*** Welcome to piglix ***

Edward la Zouche, 11th Baron Zouche

Edward la Zouche, 11th Baron Zouche
11thLordZouche.jpg
Born 6 June 1556
Died 18 August 1625
Spouse(s) Eleanor Zouche
Sarah Harrington
Parent(s) George la Zouche, 10th Baron Zouche

Edward la Zouche, 11th Baron Zouche of Harringworth, Northamptonshire, 12th Baron St Maur (6 June 1556 – 18 August 1625) was an English diplomat. He is remembered chiefly for his lone vote against the condemnation of Mary, Queen of Scots, and for organising the ill-fated stag-hunt where his guest, the Archbishop of Canterbury, accidentally killed a man.

Zouche was the son of George la Zouche, 10th Baron Zouche and his wife Margaret, née Welby. He was a royal ward from 1570, under the care of William Cecil. In a letter to Cecil written in 1596, Zouche confessed that he spent his patrimony as a youth, having indulged in "little searching for knowledge".

## ENTRIES PROVIDED
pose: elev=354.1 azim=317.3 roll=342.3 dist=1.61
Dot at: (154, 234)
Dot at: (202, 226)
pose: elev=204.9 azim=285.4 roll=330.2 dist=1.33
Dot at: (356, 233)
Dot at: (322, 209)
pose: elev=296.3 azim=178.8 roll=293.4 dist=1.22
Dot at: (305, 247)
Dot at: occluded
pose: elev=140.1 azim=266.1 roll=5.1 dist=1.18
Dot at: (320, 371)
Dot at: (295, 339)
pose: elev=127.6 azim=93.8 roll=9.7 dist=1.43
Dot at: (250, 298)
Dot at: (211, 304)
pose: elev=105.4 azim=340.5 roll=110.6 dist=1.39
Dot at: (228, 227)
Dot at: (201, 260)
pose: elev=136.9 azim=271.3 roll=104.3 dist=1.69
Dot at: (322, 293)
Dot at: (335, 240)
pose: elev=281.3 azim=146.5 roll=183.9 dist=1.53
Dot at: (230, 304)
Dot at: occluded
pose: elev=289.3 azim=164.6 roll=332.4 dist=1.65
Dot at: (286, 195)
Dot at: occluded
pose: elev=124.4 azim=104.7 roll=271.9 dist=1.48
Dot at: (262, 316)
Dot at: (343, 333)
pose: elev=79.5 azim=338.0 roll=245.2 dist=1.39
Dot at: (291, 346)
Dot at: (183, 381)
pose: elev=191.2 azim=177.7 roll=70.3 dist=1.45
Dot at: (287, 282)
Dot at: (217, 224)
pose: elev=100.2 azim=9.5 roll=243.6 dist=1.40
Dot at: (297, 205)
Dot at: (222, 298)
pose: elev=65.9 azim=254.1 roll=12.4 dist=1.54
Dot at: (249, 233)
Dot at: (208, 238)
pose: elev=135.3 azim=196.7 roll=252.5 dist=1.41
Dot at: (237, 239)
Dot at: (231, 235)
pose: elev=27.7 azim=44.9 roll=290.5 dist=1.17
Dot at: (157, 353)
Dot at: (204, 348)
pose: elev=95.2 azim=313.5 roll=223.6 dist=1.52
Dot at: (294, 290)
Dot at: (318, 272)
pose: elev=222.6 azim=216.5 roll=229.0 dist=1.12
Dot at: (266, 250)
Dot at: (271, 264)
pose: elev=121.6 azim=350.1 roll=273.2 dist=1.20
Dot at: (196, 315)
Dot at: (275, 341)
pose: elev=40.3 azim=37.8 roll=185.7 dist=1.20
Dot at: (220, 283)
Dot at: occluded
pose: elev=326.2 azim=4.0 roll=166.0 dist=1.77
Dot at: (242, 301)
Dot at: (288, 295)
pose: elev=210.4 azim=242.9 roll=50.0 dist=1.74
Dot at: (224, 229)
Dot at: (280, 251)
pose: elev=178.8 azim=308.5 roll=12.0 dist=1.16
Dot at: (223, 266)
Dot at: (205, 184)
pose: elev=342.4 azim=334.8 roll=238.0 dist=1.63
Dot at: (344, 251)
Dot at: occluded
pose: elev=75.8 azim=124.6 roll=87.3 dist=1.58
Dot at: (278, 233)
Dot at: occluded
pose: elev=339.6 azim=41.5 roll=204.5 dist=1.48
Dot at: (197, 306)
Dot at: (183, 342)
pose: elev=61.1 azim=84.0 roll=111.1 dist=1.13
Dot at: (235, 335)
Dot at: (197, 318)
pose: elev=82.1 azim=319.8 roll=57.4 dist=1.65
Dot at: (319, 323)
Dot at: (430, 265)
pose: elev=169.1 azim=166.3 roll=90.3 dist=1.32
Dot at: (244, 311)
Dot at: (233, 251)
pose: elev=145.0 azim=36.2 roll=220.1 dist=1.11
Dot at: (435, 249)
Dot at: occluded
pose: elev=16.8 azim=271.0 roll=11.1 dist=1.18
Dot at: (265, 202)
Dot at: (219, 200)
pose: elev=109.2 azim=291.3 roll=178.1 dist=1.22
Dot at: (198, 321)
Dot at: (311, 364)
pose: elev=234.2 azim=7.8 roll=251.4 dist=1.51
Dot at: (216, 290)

## SET TASK 1
From the article about Edward la Zouche, answer these:
(a) On what date did he die?
(b) Who was his mother?
(c) In what year did he become a royal ward?
## SET TASK 2
Copy the passage of the article about Edward la Zouche starting with "Edward la Zouche, 11th Baron Zouche of" and going on through "killed a man.".
Rely only on the article about Edward la Zouche.

## EXERCISE ANSWER 1
(a) 18 August 1625
(b) Margaret, née Welby
(c) 1570

## EXERCISE ANSWER 2
Edward la Zouche, 11th Baron Zouche of Harringworth, Northamptonshire, 12th Baron St Maur (6 June 1556 – 18 August 1625) was an English diplomat. He is remembered chiefly for his lone vote against the condemnation of Mary, Queen of Scots, and for organising the ill-fated stag-hunt where his guest, the Archbishop of Canterbury, accidentally killed a man.